■ Requirement
What is wanted is the full listing, word for word, without its pictures.

■ Given records
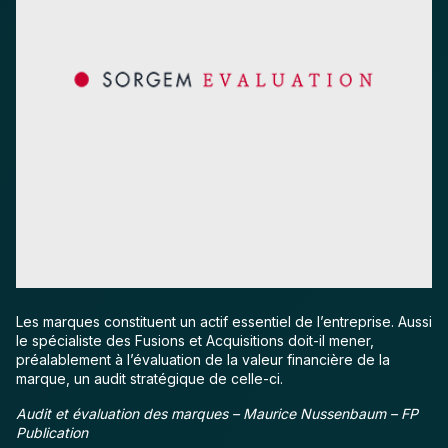
Les marques constituent un actif essentiel de l’entreprise. Aussi
le spécialiste des Fusions et Acquisitions doit-il mener,
préalablement à l’évaluation de la valeur financière de la
marque, un audit stratégique de celle-ci.
Audit et évaluation des marques – Maurice Nussenbaum – FP
Publication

■ Exercise response
Les marques constituent un actif essentiel de l’entreprise. Aussi
le spécialiste des Fusions et Acquisitions doit-il mener,
préalablement à l’évaluation de la valeur financière de la
marque, un audit stratégique de celle-ci.
Audit et évaluation des marques – Maurice Nussenbaum – FP
Publication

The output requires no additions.